> _Task_
Each entry below should be written out exactly as it is, with no pictures.

> _Provided data_

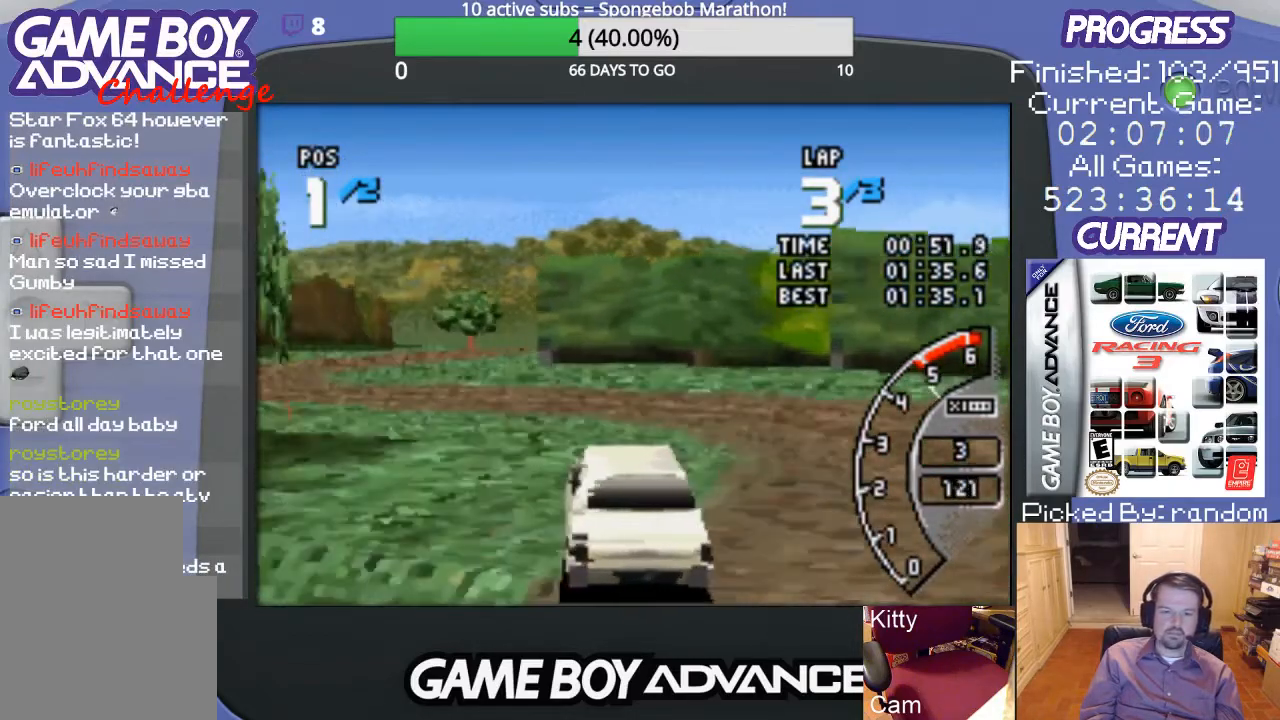
{"buttons": ["A"], "events": [[100, "A", "down"], [433, "DPAD_LEFT", "up"]]}
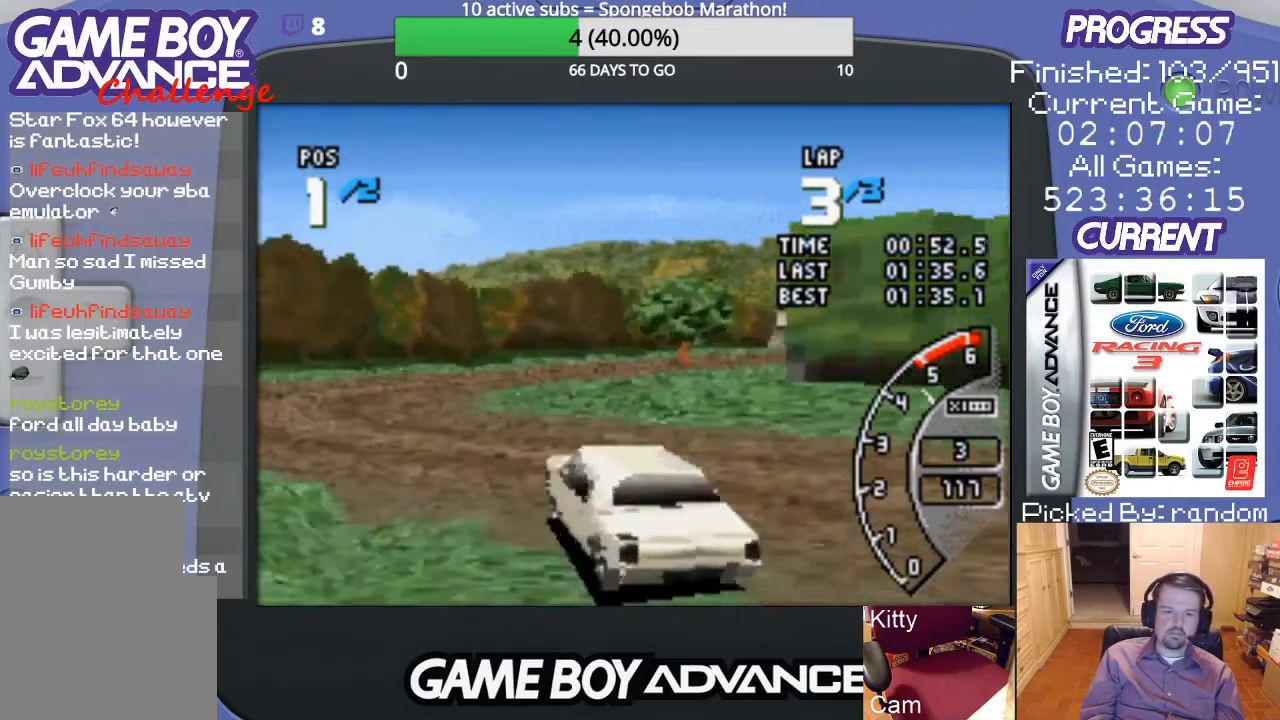
{"buttons": ["DPAD_RIGHT"], "events": [[200, "DPAD_RIGHT", "down"], [267, "A", "up"]]}
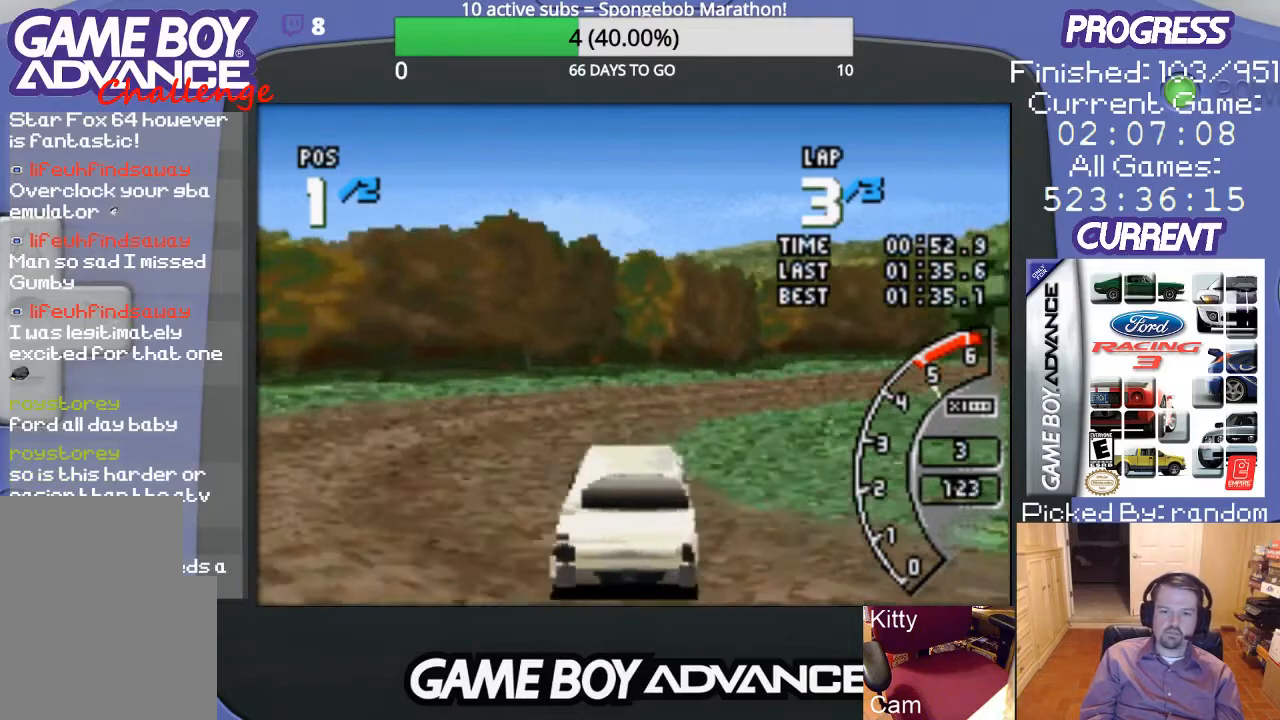
{"buttons": ["A", "DPAD_RIGHT"], "events": [[33, "A", "down"], [33, "DPAD_UP", "down"], [467, "DPAD_UP", "up"]]}
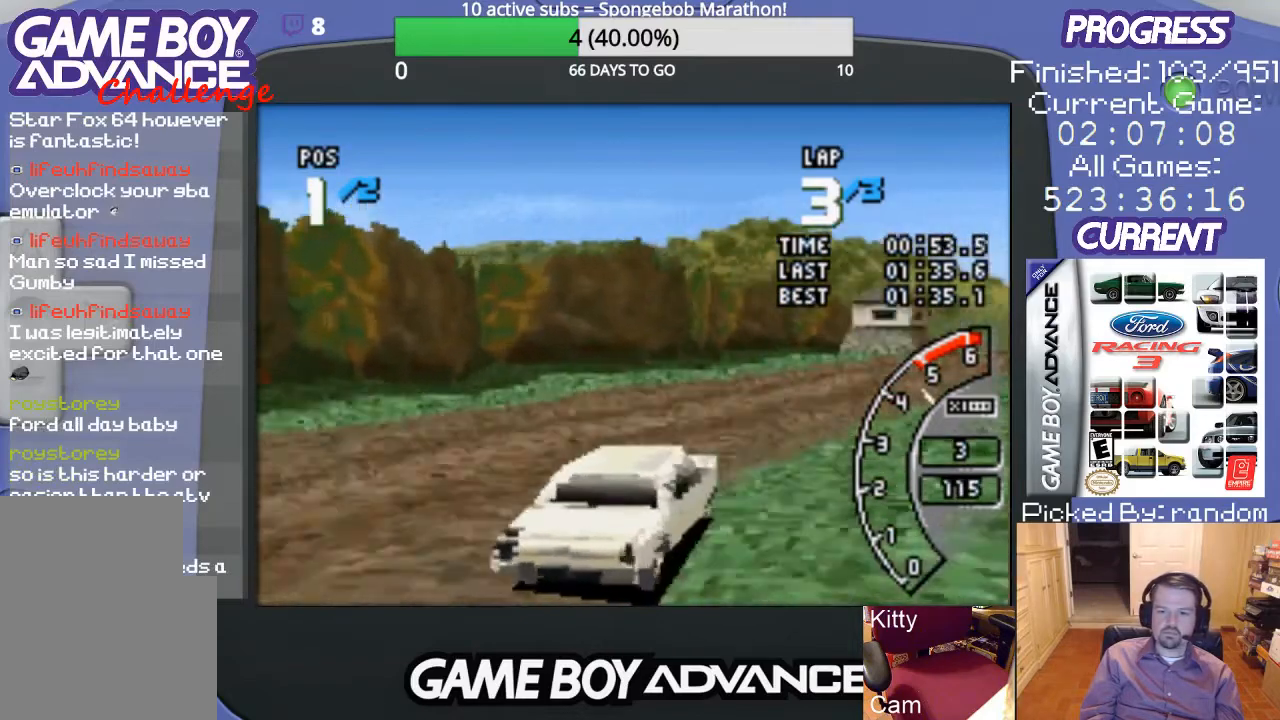
{"buttons": ["A"], "events": [[33, "DPAD_RIGHT", "up"]]}
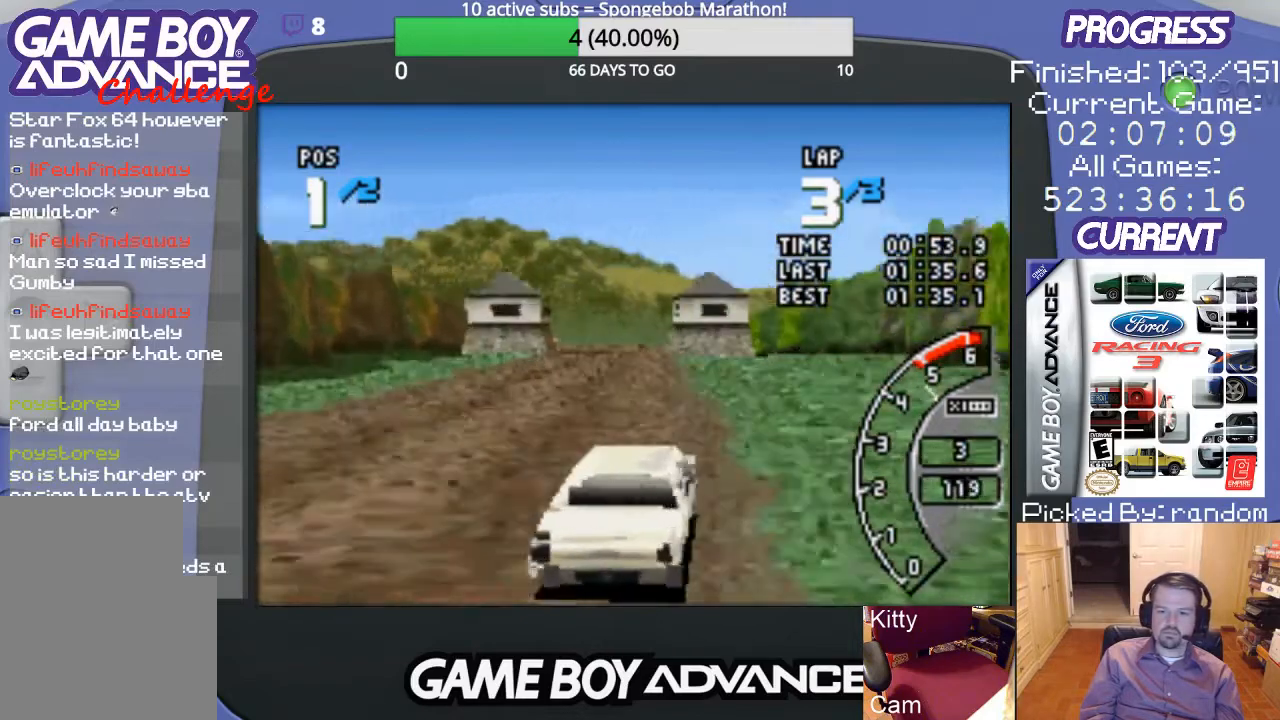
{"buttons": ["A"], "events": [[200, "DPAD_LEFT", "down"], [467, "DPAD_LEFT", "up"]]}
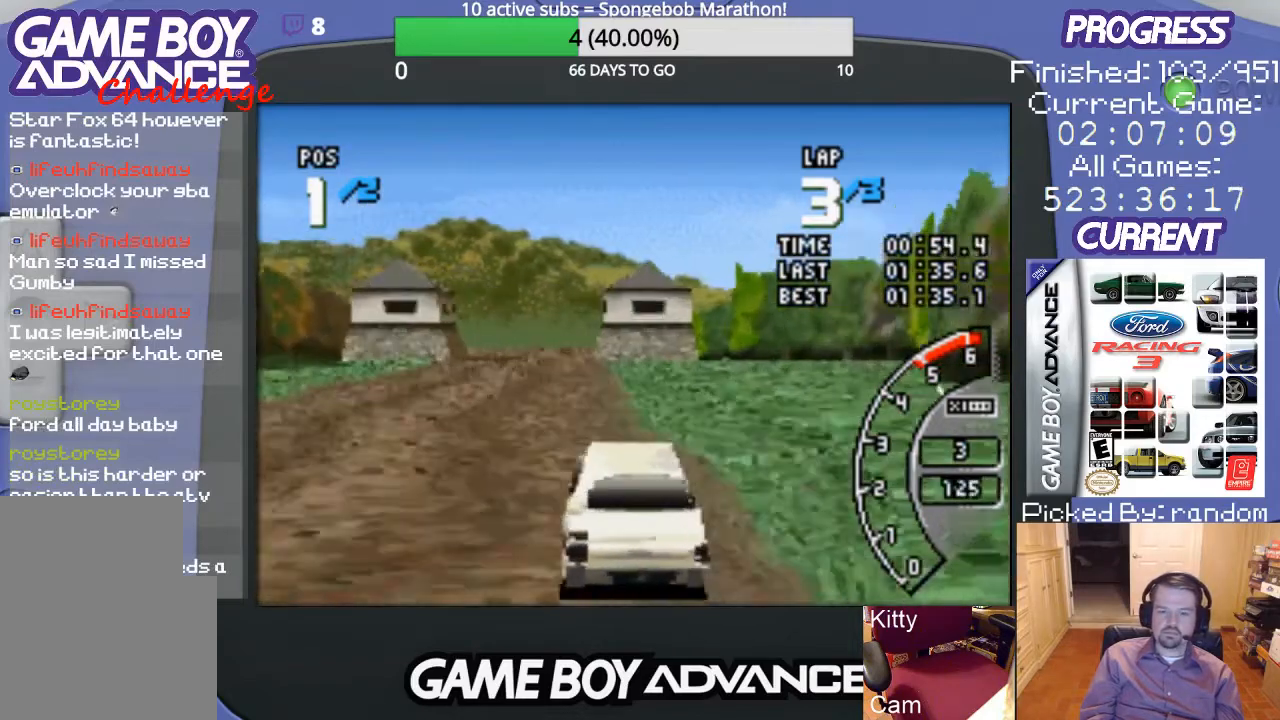
{"buttons": ["A"], "events": []}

> _Written answer_
{"buttons": ["A"], "events": [[100, "A", "down"], [433, "DPAD_LEFT", "up"]]}
{"buttons": ["DPAD_RIGHT"], "events": [[200, "DPAD_RIGHT", "down"], [267, "A", "up"]]}
{"buttons": ["A", "DPAD_RIGHT"], "events": [[33, "A", "down"], [33, "DPAD_UP", "down"], [467, "DPAD_UP", "up"]]}
{"buttons": ["A"], "events": [[33, "DPAD_RIGHT", "up"]]}
{"buttons": ["A"], "events": [[200, "DPAD_LEFT", "down"], [467, "DPAD_LEFT", "up"]]}
{"buttons": ["A"], "events": []}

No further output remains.